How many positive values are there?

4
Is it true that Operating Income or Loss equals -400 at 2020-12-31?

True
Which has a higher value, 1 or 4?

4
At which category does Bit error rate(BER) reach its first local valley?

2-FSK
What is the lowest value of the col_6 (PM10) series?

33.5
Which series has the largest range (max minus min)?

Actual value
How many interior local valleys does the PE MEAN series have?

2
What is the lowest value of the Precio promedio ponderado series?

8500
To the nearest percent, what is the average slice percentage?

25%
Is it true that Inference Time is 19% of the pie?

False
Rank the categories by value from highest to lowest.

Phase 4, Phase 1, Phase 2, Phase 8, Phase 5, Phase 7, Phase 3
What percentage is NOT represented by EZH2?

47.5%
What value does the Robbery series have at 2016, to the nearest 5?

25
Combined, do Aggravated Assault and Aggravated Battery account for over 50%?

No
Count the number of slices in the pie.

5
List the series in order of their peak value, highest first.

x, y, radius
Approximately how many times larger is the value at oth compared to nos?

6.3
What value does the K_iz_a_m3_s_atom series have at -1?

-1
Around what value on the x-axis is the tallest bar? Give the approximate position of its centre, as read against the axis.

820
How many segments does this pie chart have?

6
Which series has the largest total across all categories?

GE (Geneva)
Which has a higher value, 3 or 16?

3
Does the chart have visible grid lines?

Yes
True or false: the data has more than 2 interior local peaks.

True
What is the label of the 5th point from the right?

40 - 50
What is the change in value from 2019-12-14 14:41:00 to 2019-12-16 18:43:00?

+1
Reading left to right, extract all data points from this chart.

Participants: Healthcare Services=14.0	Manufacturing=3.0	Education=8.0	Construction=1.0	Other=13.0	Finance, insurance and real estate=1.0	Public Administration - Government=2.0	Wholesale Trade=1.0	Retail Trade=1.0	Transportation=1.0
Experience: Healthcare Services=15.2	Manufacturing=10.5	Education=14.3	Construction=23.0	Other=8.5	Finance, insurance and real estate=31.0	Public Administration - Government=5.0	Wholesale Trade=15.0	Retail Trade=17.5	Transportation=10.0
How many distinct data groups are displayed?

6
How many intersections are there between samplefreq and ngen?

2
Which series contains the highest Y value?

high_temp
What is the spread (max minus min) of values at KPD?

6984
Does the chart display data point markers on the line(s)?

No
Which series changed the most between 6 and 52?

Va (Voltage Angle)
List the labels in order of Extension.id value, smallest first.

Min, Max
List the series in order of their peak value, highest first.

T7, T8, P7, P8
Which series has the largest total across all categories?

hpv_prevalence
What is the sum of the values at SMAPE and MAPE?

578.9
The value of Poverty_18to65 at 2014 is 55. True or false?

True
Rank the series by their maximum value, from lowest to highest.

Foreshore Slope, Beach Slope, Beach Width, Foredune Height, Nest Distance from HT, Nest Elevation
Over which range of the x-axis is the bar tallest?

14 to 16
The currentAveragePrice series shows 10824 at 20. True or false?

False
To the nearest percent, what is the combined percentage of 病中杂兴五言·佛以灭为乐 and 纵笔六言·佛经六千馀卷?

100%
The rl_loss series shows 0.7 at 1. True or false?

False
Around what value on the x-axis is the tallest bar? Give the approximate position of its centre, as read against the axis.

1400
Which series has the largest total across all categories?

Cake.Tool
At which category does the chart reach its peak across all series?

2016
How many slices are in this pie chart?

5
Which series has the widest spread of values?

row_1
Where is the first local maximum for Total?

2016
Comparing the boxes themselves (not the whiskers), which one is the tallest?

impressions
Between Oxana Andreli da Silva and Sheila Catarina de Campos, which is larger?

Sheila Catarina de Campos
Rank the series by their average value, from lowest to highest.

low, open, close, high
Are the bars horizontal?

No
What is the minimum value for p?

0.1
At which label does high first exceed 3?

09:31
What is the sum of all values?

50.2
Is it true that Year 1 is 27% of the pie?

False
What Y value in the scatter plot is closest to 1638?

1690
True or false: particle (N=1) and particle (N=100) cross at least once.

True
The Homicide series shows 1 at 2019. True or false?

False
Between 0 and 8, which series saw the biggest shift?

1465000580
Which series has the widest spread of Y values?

----------

Copy out every line above that contains the word "there".

*Answer section*
How many positive values are there?
How many intersections are there between samplefreq and ngen?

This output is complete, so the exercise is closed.